Why no one appeared to see the violence coming is a trickier – and potentially thornier – question.
A failure of police and political intelligence appears to have left the city’s institutions unaware of how febrile the atmosphere had become. A lack of diversity within Leicestershire Police, in particular, has been blamed for the force appearing to be surprised – and entirely unprepared – when tensions boiled over.
“At one point you had eight officers trying to hold back 300 lads,” says one business owner who asks not to be named. “They looked sh** scared, all eight of them. And so would I have been.”
For his part, Temporary Chief Constable Rob Nixon said the police were “working to ... arrest and bring to justice those that are causing harm in our communities”.
The question now, perhaps, is where Leicester goes from here.
Community leaders, interfaith organisations, and the city’s elected mayor, Sir Peter Soulsby, have all been at pains to say that the solutions lie in communication, not violence. An independent inquiry has been promised. They have also emphasised that, of the 20 people arrested last weekend, more than half were not even from Leicester – in fact, five of them were from Birmingham.
“It does suggest that there are people with other battles to fight who are coming to Leicester to fight them,” said Sir Peter on Wednesday.
Yet the mayor’s claim that the trouble “does not represent anything that is simmering in Leicester” has been described as naive by those on the ground.
“There are tensions and grievances here,” says Yasmin Surti, secretary of the Federation of Muslim Organisations and a volunteer in the East End for more than 30 years. “And we must recognise them, because if we don’t recognise them, how can we address them?”
The 55-year-old mother of three says only twice, in four decades living in Leicester, has she ever felt anxious.
The first time was in 2010, when a much-publicised EDL march took place in the city. The second is this week, sitting talking to The Independent in Belgrave Road – a mainly Hindu area – while wearing her hijab.
“That’s an internalised thing,” she insists. “No one has said anything or even looked at me any differently. I know the people here are good people. I work here, have friends here. But I got out my car and, yes, what’s happened does make you think: will I be OK?”
Like everyone here, she is convinced that two nights of trouble are not enough to destroy Leicester’s hard-earned reputation.
But, also like everyone here, she knows reputations can quickly be destroyed. She warns that more clashes could begin to cast the city as unsafe, unfriendly and unwelcoming. The damage, she makes clear, would be social and economic – and might be irreparable. “There are no winners – everyone here loses,” she says. “It drags us all down.”

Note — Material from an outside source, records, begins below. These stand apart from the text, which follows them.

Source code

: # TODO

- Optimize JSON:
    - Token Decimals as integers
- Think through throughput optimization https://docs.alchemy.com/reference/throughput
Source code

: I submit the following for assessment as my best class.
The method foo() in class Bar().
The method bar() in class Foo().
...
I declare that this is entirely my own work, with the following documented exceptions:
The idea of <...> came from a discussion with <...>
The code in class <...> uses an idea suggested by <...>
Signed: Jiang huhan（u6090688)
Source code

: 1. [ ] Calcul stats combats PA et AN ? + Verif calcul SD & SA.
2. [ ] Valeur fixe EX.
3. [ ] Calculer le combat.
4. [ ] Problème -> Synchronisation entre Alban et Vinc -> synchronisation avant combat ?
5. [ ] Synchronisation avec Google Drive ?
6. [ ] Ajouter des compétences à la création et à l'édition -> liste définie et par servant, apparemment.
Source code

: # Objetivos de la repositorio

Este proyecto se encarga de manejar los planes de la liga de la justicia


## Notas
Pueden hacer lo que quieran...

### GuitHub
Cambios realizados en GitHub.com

How not to let that happen is now the main focus of many who live in the city. And the growing consensus already appears to be that community engagement must be improved and made fit for the 21st century.
Prof Chakraborti again: “What Leicester has always done well is engage with its different communities. But our engagement today – it is very outdated.

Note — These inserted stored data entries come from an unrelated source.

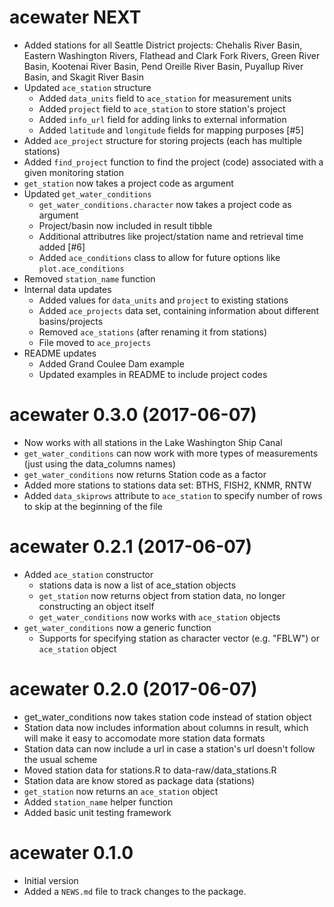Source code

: # acewater NEXT

* Added stations for all Seattle District projects: Chehalis River Basin, Eastern Washington Rivers, Flathead and Clark Fork Rivers, Green River Basin, Kootenai River Basin, Pend Oreille River Basin, Puyallup River Basin, and Skagit River Basin
* Updated `ace_station` structure
    * Added `data_units` field to `ace_station` for measurement units
    * Added `project` field to `ace_station` to store station's project
    * Added `info_url` field for adding links to external information
    * Added `latitude` and `longitude` fields for mapping purposes [#5]
* Added `ace_project` structure for storing projects (each has multiple stations)
* Added `find_project` function to find the project (code) associated with a given monitoring station
* `get_station` now takes a project code as argument
* Updated `get_water_conditions`
    * `get_water_conditions.character` now takes a project code as argument
    * Project/basin now included in result tibble
    * Additional attributres like project/station name and retrieval time added [#6]
    * Added `ace_conditions` class to allow for future options like `plot.ace_conditions`
* Removed `station_name` function
* Internal data updates
    * Added values for `data_units` and `project` to existing stations
    * Added `ace_projects` data set, containing information about different basins/projects
    * Removed `ace_stations` (after renaming it from stations)
    * File moved to `ace_projects`
* README updates
    * Added Grand Coulee Dam example
    * Updated examples in README to include project codes




# acewater 0.3.0 (2017-06-07)

* Now works with all stations in the Lake Washington Ship Canal
* `get_water_conditions` can now work with more types of measurements (just using the data_columns names)
* `get_water_conditions` now returns Station code as a factor
* Added more stations to stations data set: BTHS, FISH2, KNMR, RNTW
* Added `data_skiprows` attribute to `ace_station` to specify number of rows to skip at the beginning of the file


# acewater 0.2.1 (2017-06-07)

* Added `ace_station` constructor
    * stations data is now a list of ace_station objects
    * `get_station` now returns object from station data, no longer constructing an object itself
    * `get_water_conditions` now works with `ace_station` objects
* `get_water_conditions` now a generic function
    * Supports for specifying station as character vector (e.g. "FBLW") or `ace_station` object


# acewater 0.2.0 (2017-06-07)

* get_water_conditions now takes station code instead of station object
* Station data now includes information about columns in result, which will make it easy to accomodate more station data formats
* Station data can now include a url in case a station's url doesn't follow the usual scheme
* Moved station data for stations.R to data-raw/data_stations.R
* Station data are know stored as package data (stations)
* `get_station` now returns an `ace_station` object
* Added `station_name` helper function
* Added basic unit testing framework


# acewater 0.1.0

* Initial version
* Added a `NEWS.md` file to track changes to the package.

“As a city, we rely on dialogue with a very narrow band of community leaders and opinion-formers, who might do a really sincere job, but they don’t always accurately represent the diverse range of voices that have grown in the city. We need to think of new and more sophisticated ways of hearing all our voices, and reaching out to those who are feeling disenfranchised.”

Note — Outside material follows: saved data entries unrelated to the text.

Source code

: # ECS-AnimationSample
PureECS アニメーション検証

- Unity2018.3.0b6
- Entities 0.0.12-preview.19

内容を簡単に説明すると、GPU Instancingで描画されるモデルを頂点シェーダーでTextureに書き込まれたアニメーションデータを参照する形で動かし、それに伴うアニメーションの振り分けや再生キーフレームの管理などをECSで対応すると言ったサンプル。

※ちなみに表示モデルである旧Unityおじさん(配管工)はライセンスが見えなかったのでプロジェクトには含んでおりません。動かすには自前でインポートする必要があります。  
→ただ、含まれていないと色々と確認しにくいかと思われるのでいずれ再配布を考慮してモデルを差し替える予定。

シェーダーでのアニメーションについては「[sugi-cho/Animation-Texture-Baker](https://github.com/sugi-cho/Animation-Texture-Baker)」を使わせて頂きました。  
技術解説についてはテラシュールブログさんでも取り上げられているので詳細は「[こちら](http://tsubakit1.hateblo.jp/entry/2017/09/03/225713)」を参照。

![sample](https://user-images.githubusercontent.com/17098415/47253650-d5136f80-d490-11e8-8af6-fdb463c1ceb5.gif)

He stresses a point. “This is not just a Leicester problem,” he says. “I think this is something all towns and cities must learn to do better.”
Across the city at De Montfort University, his counterpart, Kim Sadique, an associate professor in community and criminal justice, agrees.
“There’s this phrase for engagement we have here: samosa and tea,” she says. “You invite people to have samosa and tea, and you talk to them about what can be done to improve their area. But the problem is that the people you are engaging with there are people who want to be engaged. We need to find mechanisms of getting out and speaking to people who don’t come forward. That’s how you create a better future.”
For now, in Bobby’s Deli on the Golden Mile, it is the present that is raising some concerns.
It is Diwali next month, and this road claims to host the biggest light festival outside India.
Yet – even with the street decorations already up – there are worries that people might stay away. These worries are not helped by the fact that India play Pakistan in the T20 cricket World Cup the day before.
“It’s a wonderful night, every year, wonderful,” says Lakhani. “Not just for Hindus. All people come. Hindus, Muslim, Sikhs, Christians. Everyone. And it must go well this year. It must. We need to show the world that this is what Leicester is all about; that we celebrate with each other; that we are one community.”